PROBLEM REQUIREMENTS - Below is a block of records: output all of them exactly and leave out the pictures.

AVAILABLE RECORDS -
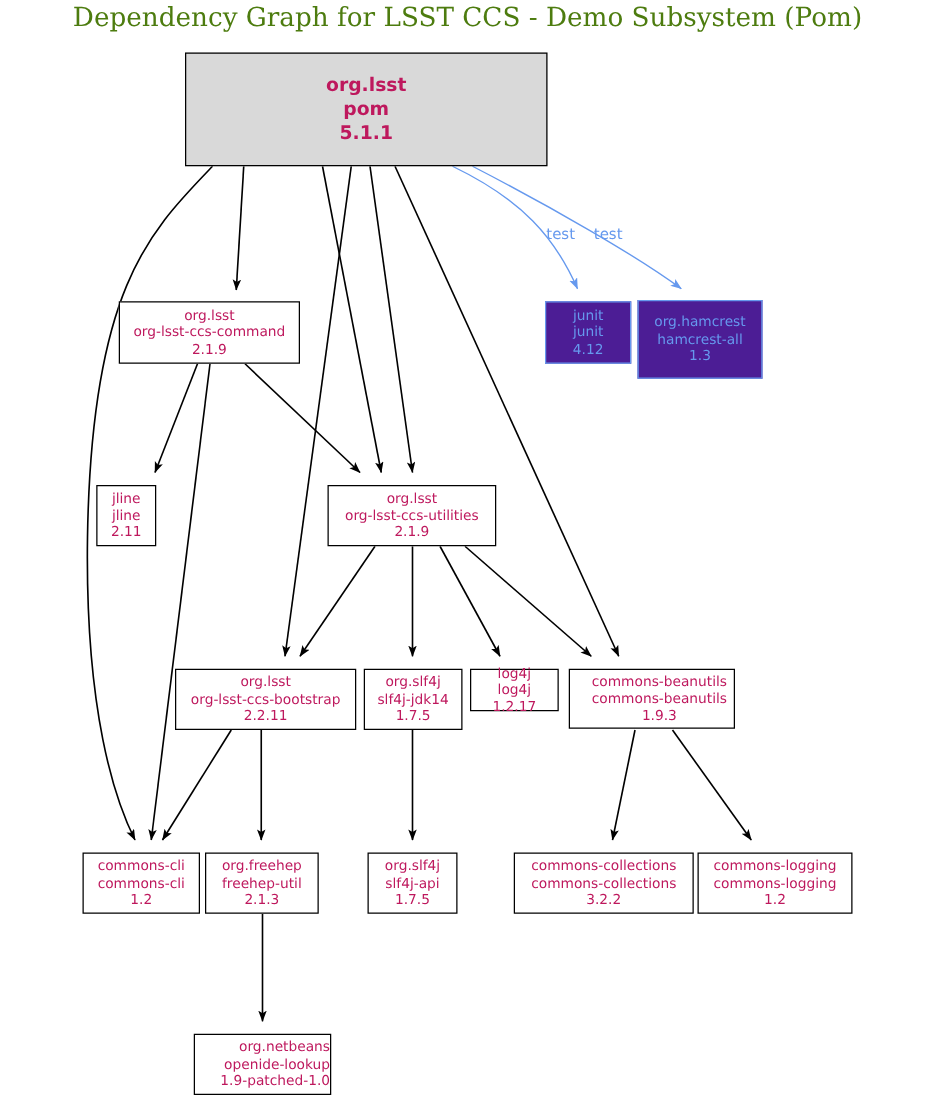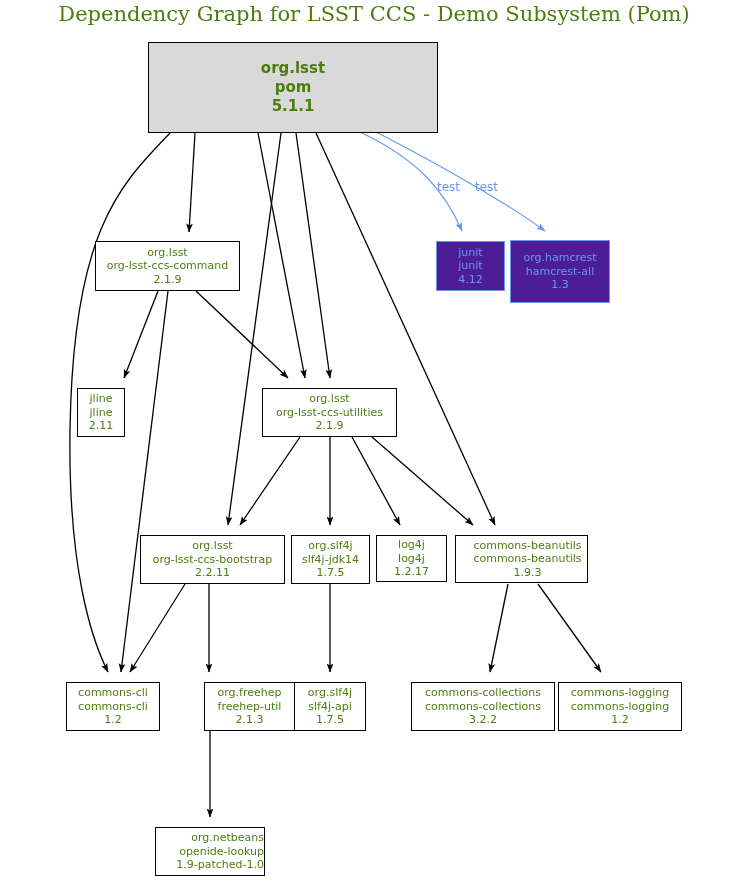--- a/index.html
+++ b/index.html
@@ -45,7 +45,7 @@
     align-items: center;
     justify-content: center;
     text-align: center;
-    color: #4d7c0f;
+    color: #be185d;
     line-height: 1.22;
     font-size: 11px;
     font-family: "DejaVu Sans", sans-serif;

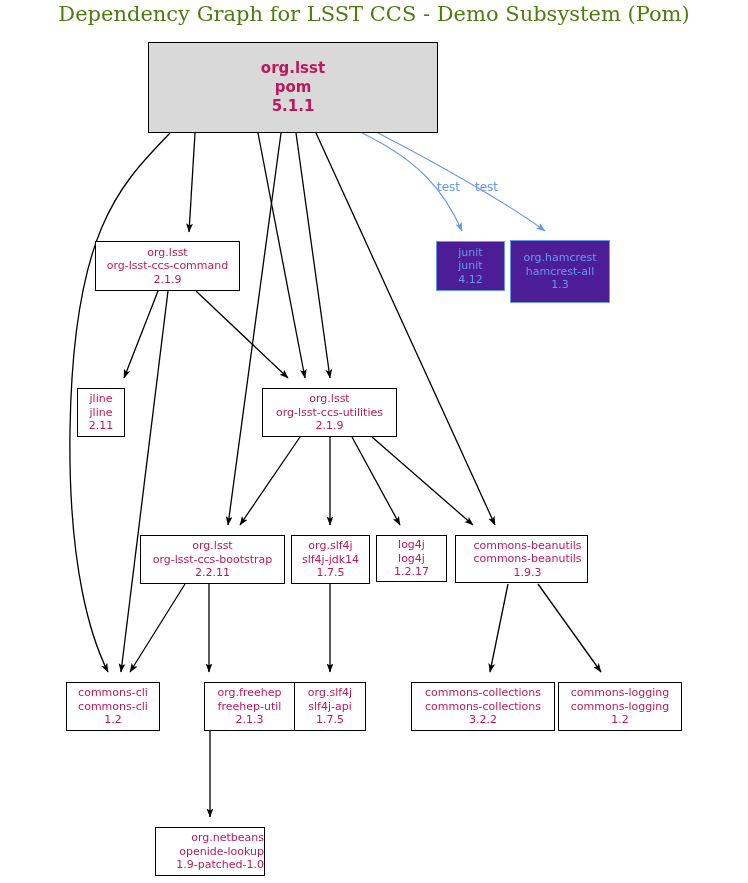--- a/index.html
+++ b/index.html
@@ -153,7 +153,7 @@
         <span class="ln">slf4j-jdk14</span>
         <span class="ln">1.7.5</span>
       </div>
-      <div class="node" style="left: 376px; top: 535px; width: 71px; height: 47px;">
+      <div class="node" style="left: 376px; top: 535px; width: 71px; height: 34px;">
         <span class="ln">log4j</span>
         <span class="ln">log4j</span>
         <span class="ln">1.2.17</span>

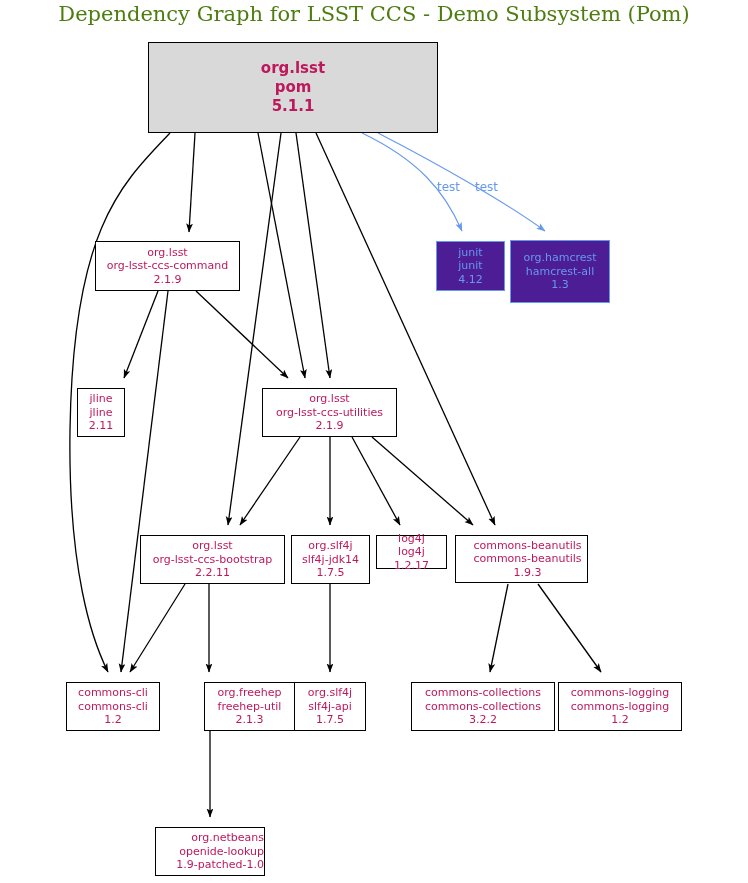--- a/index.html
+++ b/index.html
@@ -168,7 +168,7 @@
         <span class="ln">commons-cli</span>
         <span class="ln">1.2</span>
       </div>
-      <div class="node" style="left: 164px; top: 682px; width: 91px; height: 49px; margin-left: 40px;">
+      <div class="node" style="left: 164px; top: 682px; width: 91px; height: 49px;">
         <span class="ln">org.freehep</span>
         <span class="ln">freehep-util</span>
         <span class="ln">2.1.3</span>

COMPLETED EXERCISE -
--- a/index.html
+++ b/index.html
@@ -45,7 +45,7 @@
     align-items: center;
     justify-content: center;
     text-align: center;
-    color: #4d7c0f;
+    color: #be185d;
     line-height: 1.22;
     font-size: 11px;
     font-family: "DejaVu Sans", sans-serif;

--- a/index.html
+++ b/index.html
@@ -153,7 +153,7 @@
         <span class="ln">slf4j-jdk14</span>
         <span class="ln">1.7.5</span>
       </div>
-      <div class="node" style="left: 376px; top: 535px; width: 71px; height: 47px;">
+      <div class="node" style="left: 376px; top: 535px; width: 71px; height: 34px;">
         <span class="ln">log4j</span>
         <span class="ln">log4j</span>
         <span class="ln">1.2.17</span>

--- a/index.html
+++ b/index.html
@@ -168,7 +168,7 @@
         <span class="ln">commons-cli</span>
         <span class="ln">1.2</span>
       </div>
-      <div class="node" style="left: 164px; top: 682px; width: 91px; height: 49px; margin-left: 40px;">
+      <div class="node" style="left: 164px; top: 682px; width: 91px; height: 49px;">
         <span class="ln">org.freehep</span>
         <span class="ln">freehep-util</span>
         <span class="ln">2.1.3</span>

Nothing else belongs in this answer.